##### Brano estratto

Giovedì mobilitazione nazionale a sostegno degli studenti contro i tornelli. Pubblichiamo inoltre una nuova riflessione inviata in redazione, insieme alle parole di Franco Berardi “Bifo” e di frate Benito Fusco sui fatti di via Zamboni.

14 Febbraio 2017 - 12:25

“Quanto avvenuto a Bologna è noto. Un attacco portato avanti dall’università prima con la decisione unilaterale di installare un sistema di controllo tramite i famosi tornelli, poi con l’appoggio della questura con le cariche della celere dentro il 36. Attacco contro una comunità di studenti e studentesse che rivendicano il diritto ad un sapere libero e si oppongono a inutili barriere all’ingresso di una sala studio, e che quel giorno avevano deciso di autorganizzarsi riaprendo ed autogestendo la biblioteca. E’ prima di tutto questione di diritto allo studio, ma non soltanto: è questione di minare le basi dell’alterità possibile. E’ l’attacco ad una comunità e attraverso essa ad ogni frammento di contestazione, di dissenso, di opposizione reale al discorso e ai soprusi di chi si arroga il diritto di decide sulle nostre vite. Dopo la gravissima irruzione della celere in antisommossa, abbiamo visto la giusta e degna risposta di chi non ci sta a chinare la testa di fronte a queste imposizioni”. Queste le parole apparse ieri in un post sulla nuova pagina Facebook denominata “Quelli del 36”, che si apre con la formula: “Appello: tutte le università d’Italia in mobilitazione in solidarietà con Bologna, per il riscatto della nostra generazione”.

Verso gli studenti “dicono che siamo una generazione di pigri, ci dicono che dovremmo essere flessibili, ci dicono che siamo choosy. La verità è che siamo una generazione di giovani marchiati a vita dalle politiche di precarietà del Pd e di Poletti, dal lavoro gratuito stile Expo, dall’impossibilità di tracciare prospettive di futuro ed essere imbrigliata in questo eterno presente di sofferenza. Abbiamo una grande responsabilità: rompere la solitudine di tanti coetanei e coetanee, creare una contronarrazione a chi specula sugli interessi giovanili e non fa altro che perpetuare il tempo infinito della nostra precarietà. Economica, esistenziale. Anche per Michele, per chi se ne va col cappio al collo. Perché non accada più e la forza collettiva sia il vero segno del riscatto. Facciamo perciò appello a tutte le città, agli studenti, alle studentesse ed ai tanti e tante solidali del Paese, perché giovedì 16 sia una giornata di mobilitazione e così i giorni a venire. Dal Nord al Sud alle isole segnaliamo, manifestiamo, contestiamo i responsabili delle scelte scellerate che subiamo in Università e non solo. Riappropriamoci del nostro tempo e dei nostri spazi, per costruire l’alternativa possibile all’interno dell’università ormai azienda. L’università è di chi la vive!” La firma è la stessa che si è costituita nelle scorse settimane e giorni nella lotta contro i tornelli , “Assemblea degli studenti e studentesse del 36”.

##########

**Compiti da svolgere**
a. Riduci a un elenco puntato il paragrafo del brano sulla protesta contro i tornelli che comincia con «“Quanto avvenuto a Bologna è noto», mantenendone i fatti principali.
b. Prosegui il brano sulla protesta contro i tornelli, ripartendo dopo la sua ultima frase.

##### Materiale fornito

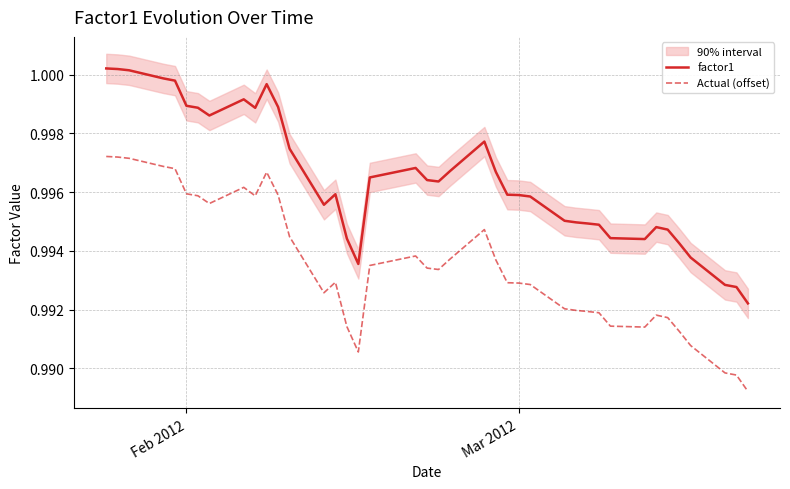

True or false: factor1 and Actual (offset) cross at least once.

False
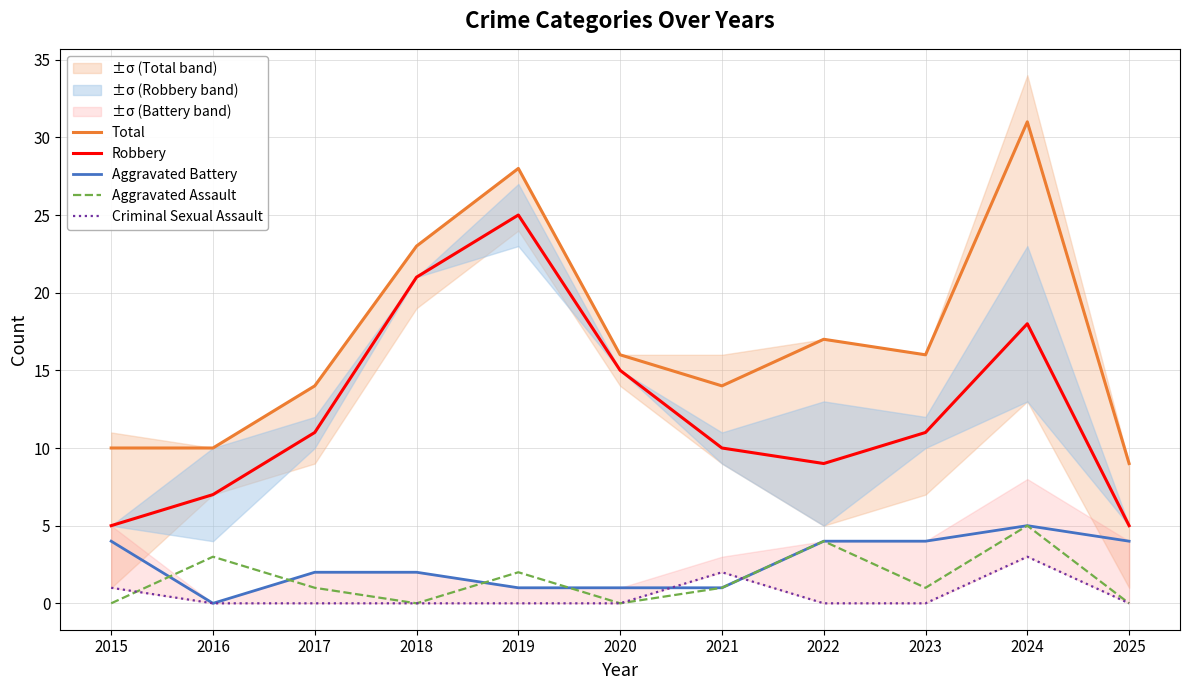

How many data points in Total are less than 16?

5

##########

**Risposte per compito**
a.
- L'università ha deciso unilateralmente di installare un sistema di controllo con i tornelli.
- In seguito, con l'appoggio della questura, la celere ha effettuato cariche dentro il 36.
- L'attacco ha colpito una comunità di studenti e studentesse che rivendicano un sapere libero e si oppongono a barriere all'ingresso di una sala studio.
- Quel giorno gli studenti avevano riaperto e autogestito la biblioteca.
- Per gli autori la questione riguarda il diritto allo studio, ma anche ogni forma di contestazione e dissenso.
- Dopo l'irruzione della celere in antisommossa c'è stata la risposta di chi rifiuta queste imposizioni.
- Queste parole sono apparse ieri in un post della nuova pagina Facebook "Quelli del 36".
- Il post si apre con un appello a tutte le università d'Italia a mobilitarsi in solidarietà con Bologna.

b.
Intanto, una nuova lettera è stata inviata da un lettore alla nostra redazione in merito agli avvenimenti di questi giorni in zona universitaria. La lunga riflessione, di cui pubblichiamo alcuni stralci, inizia con questo preambolo: “Voglio fare una premessa, non sono un militante del Cua, non faccio parte di nessun collettivo, sono uno studente dell’Unibo tornato dopo l’ennesima esperienza all’estero che sta scrivendo l’ennesima tesi, per l’ennesima laurea (in tempo, cosi togliamo terra fertile ai salviniani), che probabilmente non servirà a nulla visto che in Italia vince chi è più allocco. Forse sono uno studente un pò troppo idealista e con la puzza sotto al naso, perché non ho mai voluto far parte di un collettivo. Tutte le volte che sentivo la necessità di entrar a far parte di qualcosa, c’era qualche sfaccettatura dell’organizzazione che mi interessava che non mi andava a genio, quindi facevo capitolare tutte le mie ‘buone’ intenzioni. Non mi piacciono le etichette, e a fronte di questa settimana bolognese, forse è bene che non mi siano mai piaciute e che non ne abbia mai volute, visto gli attacchi indiscriminati di cui in questi giorni i militanti del Cua sono stati bersaglio. Però ‘cogito ergo sum’. Vivo da sette anni questa città, penso di aver attraversato almeno per una volta, anche solo per la ‘birretta’, tutte le realtà che sono presenti e sono state presenti a Bologna negli ultimi sette anni. Mi piace la politica, mi piace parteggiare in un discorso, non accetto le ingiustizie ed odio con tutto me stesso la mano che le perpetua”.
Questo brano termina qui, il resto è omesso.